Rose casi había llegado a las escaleras cuando escuchó voces flotando en el corredor, plagado de corrientes de aire.

—Dice que no piensa comentar nada, que no es asunto de nadie, sino de ella. —Las palabras resaltadas por el roce de las escobas contra el suelo.

—La señora no se va a alegrar cuando se entere.

—La señora no se enterará.

—Si tiene ojos en la cara se dará cuenta. No hay muchos que no puedan ver cuando una muchacha engorda en su embarazo.

Rose se llevó una mano helada a la boca; avanzó lentamente por el pasillo, intentando oír la conversación.

—Dice que todas las mujeres de su familia engordan poco. Que será capaz de ocultarlo bajo su uniforme.

—Esperemos que tenga razón, o de lo contrario la echarán.

Rose llegó al rellano de las escaleras justo a tiempo para ver a Daisy desaparecer por el pasillo de los sirvientes. Sally no tuvo la misma suerte.

La sirvienta inspiró hondo y sus mejillas se colorearon desagradablemente.

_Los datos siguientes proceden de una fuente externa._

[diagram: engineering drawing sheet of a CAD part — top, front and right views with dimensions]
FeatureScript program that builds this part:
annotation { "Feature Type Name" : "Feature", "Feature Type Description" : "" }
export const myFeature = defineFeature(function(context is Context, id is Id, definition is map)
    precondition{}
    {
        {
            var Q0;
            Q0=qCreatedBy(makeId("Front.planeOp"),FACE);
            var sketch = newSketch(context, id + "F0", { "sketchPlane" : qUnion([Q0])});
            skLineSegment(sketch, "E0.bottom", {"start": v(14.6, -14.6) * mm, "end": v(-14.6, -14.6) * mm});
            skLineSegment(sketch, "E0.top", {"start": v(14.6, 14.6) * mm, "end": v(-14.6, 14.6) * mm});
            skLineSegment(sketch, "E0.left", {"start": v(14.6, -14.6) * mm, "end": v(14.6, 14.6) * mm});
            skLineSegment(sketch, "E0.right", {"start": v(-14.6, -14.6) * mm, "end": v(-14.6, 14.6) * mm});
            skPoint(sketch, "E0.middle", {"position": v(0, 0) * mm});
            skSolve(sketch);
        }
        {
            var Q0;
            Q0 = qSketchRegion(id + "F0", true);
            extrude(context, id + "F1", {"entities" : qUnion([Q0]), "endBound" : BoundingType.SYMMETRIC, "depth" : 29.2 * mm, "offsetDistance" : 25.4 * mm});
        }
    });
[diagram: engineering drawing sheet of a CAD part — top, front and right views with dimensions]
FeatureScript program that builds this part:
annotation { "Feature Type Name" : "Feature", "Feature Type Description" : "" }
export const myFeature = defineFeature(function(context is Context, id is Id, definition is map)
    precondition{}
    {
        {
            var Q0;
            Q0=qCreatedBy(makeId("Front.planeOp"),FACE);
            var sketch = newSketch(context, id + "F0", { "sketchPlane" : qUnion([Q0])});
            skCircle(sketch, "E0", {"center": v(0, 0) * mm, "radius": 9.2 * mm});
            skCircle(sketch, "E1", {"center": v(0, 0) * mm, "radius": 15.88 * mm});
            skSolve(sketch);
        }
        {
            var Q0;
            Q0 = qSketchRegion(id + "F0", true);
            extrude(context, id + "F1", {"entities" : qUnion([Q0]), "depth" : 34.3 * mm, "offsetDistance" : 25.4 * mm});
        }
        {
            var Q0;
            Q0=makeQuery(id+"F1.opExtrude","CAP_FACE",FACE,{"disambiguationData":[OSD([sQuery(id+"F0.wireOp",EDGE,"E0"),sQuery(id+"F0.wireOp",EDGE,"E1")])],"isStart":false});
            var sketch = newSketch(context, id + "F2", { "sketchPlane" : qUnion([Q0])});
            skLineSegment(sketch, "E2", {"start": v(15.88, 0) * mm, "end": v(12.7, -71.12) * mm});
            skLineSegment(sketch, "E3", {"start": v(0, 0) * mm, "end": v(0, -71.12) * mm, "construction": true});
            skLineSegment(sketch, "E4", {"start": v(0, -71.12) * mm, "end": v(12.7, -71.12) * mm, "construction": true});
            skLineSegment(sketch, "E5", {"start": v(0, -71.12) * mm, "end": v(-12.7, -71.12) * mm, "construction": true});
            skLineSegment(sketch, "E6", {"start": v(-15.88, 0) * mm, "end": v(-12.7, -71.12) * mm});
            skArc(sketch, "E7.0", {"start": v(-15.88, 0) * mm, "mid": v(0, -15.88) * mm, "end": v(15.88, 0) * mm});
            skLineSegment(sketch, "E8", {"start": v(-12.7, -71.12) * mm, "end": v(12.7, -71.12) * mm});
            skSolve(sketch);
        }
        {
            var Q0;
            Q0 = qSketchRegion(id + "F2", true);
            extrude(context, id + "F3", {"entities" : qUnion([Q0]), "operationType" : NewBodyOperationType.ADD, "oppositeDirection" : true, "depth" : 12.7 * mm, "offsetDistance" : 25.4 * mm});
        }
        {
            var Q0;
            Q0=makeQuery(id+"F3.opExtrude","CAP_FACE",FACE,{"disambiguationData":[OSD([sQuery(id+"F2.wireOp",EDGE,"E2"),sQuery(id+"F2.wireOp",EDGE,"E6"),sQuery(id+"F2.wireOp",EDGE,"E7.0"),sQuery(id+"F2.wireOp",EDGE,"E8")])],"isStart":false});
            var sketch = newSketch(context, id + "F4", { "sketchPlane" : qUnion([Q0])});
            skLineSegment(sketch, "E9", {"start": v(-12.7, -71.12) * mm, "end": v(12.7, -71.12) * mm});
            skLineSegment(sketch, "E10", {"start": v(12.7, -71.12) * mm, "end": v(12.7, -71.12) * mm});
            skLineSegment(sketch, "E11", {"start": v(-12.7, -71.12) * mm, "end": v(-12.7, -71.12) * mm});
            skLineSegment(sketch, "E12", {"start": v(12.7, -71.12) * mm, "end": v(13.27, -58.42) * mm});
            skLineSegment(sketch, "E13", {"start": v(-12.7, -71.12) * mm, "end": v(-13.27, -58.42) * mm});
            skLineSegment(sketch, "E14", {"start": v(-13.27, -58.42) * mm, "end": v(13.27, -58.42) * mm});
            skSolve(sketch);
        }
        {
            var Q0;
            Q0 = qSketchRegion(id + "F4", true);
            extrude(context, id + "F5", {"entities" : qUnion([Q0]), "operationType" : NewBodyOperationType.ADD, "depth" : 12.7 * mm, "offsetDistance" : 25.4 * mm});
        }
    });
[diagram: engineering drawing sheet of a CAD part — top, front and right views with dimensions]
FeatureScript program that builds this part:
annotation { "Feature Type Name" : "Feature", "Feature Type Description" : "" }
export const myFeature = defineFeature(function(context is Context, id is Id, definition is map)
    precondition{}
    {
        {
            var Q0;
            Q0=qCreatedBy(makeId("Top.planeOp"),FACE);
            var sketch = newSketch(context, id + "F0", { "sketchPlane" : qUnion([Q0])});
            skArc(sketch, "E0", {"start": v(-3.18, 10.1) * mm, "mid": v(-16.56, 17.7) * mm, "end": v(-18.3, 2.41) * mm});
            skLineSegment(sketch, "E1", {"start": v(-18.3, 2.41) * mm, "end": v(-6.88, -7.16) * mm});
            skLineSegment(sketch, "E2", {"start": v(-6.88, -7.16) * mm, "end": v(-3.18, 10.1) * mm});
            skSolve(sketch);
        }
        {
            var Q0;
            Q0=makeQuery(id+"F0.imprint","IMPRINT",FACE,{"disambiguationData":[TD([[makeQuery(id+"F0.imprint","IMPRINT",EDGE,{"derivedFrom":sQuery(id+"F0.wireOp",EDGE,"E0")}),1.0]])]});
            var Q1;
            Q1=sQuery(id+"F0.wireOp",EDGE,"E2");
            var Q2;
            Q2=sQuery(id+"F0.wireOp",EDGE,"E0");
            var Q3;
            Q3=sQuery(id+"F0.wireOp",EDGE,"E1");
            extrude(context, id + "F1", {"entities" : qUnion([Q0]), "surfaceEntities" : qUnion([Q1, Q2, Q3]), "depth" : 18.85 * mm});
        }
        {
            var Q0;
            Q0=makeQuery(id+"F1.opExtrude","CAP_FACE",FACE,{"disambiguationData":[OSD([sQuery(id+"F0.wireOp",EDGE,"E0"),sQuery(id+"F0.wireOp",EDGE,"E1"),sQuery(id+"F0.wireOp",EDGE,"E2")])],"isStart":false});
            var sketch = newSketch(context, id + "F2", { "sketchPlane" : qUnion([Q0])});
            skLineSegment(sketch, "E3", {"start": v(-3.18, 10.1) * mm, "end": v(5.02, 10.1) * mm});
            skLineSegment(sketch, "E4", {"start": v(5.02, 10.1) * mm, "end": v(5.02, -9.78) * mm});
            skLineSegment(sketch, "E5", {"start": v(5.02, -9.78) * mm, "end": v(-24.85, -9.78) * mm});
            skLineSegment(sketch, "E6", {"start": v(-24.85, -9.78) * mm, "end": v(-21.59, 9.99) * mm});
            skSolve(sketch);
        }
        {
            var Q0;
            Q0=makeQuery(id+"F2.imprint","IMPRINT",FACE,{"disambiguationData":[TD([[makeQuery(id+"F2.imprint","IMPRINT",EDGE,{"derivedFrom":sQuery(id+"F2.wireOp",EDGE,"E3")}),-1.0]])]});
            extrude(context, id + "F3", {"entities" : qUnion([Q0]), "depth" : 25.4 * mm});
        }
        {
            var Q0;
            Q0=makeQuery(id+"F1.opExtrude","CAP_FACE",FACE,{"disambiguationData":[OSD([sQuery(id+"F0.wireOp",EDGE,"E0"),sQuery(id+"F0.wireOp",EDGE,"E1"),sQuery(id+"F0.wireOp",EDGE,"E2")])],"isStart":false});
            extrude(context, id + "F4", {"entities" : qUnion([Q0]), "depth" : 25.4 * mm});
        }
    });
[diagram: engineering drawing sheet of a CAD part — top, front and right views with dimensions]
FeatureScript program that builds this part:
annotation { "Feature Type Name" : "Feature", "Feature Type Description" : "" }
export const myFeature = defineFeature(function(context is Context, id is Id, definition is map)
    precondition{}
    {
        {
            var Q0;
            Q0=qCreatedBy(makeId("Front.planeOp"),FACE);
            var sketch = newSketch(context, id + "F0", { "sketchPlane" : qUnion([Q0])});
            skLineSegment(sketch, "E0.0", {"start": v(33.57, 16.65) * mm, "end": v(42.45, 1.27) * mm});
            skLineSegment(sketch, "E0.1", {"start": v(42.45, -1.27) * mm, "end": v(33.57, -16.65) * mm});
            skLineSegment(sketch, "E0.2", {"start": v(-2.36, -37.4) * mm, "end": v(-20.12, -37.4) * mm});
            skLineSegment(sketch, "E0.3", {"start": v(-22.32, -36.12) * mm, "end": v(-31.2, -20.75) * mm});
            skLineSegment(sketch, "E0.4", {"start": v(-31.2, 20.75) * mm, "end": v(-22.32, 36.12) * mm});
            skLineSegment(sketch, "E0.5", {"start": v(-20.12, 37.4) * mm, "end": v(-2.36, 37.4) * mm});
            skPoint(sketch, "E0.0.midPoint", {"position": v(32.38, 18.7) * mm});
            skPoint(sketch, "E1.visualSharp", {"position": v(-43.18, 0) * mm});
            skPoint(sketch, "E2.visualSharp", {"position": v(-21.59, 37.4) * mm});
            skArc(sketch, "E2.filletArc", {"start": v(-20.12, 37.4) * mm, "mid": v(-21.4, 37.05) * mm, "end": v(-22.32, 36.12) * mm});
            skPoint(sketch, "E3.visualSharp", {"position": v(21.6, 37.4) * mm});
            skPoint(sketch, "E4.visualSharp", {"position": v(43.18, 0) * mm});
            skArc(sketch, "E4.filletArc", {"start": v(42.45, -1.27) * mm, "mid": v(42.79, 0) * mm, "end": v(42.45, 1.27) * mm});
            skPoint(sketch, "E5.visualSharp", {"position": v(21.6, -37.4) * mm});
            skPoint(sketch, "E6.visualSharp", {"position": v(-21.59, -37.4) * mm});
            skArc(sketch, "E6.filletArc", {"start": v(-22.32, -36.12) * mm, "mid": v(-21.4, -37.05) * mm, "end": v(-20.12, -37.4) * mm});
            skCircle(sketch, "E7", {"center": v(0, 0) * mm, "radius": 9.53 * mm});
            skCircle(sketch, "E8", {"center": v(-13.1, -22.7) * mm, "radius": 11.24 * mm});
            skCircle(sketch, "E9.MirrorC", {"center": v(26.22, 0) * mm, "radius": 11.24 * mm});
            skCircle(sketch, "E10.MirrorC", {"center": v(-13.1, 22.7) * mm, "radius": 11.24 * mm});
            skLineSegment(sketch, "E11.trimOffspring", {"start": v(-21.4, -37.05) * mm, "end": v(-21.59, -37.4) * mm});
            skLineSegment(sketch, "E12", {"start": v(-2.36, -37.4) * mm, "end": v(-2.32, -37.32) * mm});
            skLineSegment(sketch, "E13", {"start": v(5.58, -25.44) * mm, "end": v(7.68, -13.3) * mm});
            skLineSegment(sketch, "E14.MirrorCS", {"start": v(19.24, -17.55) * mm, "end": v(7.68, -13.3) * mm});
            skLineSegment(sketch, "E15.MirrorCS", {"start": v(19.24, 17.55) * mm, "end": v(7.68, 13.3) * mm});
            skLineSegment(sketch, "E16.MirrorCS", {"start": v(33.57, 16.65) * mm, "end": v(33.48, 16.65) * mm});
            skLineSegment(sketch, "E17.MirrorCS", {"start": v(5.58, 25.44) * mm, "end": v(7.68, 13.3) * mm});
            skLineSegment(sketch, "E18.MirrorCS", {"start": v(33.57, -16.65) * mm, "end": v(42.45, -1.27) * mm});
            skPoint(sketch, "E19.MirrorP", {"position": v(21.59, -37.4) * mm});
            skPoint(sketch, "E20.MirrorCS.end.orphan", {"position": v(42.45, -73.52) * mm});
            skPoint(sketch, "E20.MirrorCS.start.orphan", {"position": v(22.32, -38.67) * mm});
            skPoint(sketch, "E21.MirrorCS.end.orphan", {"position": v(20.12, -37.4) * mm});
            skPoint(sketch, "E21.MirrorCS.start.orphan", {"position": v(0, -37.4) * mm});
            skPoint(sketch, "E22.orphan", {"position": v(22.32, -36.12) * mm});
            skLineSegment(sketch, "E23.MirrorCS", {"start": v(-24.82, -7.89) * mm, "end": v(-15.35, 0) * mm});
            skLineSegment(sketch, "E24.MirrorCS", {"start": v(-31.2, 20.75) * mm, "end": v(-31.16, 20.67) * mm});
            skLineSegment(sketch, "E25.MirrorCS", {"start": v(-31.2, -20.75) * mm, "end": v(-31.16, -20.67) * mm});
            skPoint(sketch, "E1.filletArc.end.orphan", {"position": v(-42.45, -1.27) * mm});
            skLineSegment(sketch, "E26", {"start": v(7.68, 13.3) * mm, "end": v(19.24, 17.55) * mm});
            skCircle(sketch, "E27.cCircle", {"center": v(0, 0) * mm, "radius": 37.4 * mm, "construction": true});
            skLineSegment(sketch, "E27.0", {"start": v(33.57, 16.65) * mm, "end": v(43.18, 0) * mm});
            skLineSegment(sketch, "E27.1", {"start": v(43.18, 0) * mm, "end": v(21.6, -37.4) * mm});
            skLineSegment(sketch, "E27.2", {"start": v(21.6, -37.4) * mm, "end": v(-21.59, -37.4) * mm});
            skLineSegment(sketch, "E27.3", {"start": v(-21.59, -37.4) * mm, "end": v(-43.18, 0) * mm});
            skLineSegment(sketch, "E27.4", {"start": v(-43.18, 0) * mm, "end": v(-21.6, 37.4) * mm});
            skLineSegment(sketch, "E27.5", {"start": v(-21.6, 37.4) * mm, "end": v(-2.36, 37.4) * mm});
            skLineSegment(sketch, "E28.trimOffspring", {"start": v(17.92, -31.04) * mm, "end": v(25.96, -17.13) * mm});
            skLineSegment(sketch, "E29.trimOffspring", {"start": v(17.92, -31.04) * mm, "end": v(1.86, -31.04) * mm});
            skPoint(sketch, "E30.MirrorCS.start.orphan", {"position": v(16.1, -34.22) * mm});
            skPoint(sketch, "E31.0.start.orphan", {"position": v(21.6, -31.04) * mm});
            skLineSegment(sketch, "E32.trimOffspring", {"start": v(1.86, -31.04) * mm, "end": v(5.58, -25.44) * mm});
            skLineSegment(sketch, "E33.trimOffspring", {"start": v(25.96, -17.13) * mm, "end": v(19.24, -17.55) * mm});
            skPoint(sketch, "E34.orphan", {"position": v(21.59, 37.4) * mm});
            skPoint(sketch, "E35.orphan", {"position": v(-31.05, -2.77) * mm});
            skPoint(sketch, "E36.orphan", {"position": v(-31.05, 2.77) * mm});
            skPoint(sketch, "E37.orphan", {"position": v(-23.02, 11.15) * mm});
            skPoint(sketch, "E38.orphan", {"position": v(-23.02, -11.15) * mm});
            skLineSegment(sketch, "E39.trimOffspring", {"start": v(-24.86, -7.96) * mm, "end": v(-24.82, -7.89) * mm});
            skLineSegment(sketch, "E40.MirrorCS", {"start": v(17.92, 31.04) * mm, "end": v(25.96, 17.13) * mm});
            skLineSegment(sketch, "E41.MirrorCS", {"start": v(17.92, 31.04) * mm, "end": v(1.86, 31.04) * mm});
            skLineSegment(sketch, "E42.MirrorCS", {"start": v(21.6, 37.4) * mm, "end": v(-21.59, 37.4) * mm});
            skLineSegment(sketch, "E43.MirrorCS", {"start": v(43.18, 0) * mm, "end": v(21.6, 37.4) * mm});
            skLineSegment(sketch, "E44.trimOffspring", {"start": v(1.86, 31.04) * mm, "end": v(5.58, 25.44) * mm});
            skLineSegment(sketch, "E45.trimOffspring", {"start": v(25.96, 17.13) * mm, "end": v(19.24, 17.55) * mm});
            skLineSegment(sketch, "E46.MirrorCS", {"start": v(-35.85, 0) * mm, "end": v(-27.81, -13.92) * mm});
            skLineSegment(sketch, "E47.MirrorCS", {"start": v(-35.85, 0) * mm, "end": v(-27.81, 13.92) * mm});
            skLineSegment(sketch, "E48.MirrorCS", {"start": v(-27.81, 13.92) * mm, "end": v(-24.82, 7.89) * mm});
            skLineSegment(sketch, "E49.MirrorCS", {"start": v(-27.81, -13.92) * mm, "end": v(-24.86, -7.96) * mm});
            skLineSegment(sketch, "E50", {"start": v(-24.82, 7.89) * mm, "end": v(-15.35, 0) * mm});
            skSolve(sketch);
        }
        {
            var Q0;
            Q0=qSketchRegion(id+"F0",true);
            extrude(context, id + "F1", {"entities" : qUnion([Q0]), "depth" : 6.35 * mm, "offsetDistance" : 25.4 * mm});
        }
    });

—Lo siento, señora. —Una apurada reverencia, la escoba enredada en sus faldas—. No la vi.

—¿De quién hablabas, Sally?

El sonrojo se extendió hasta la punta de las orejas de la muchacha.

—Sally —espetó Rose—, exijo que me respondas. ¿Quién está embarazada?

—Mary, señora. —Apenas más que un susurro.

—¿Mary?

—Sí, señora.

—¿Mary está embarazada?

La muchacha asintió rápidamente, las líneas de su rostro mostrando un urgente deseo por desaparecer.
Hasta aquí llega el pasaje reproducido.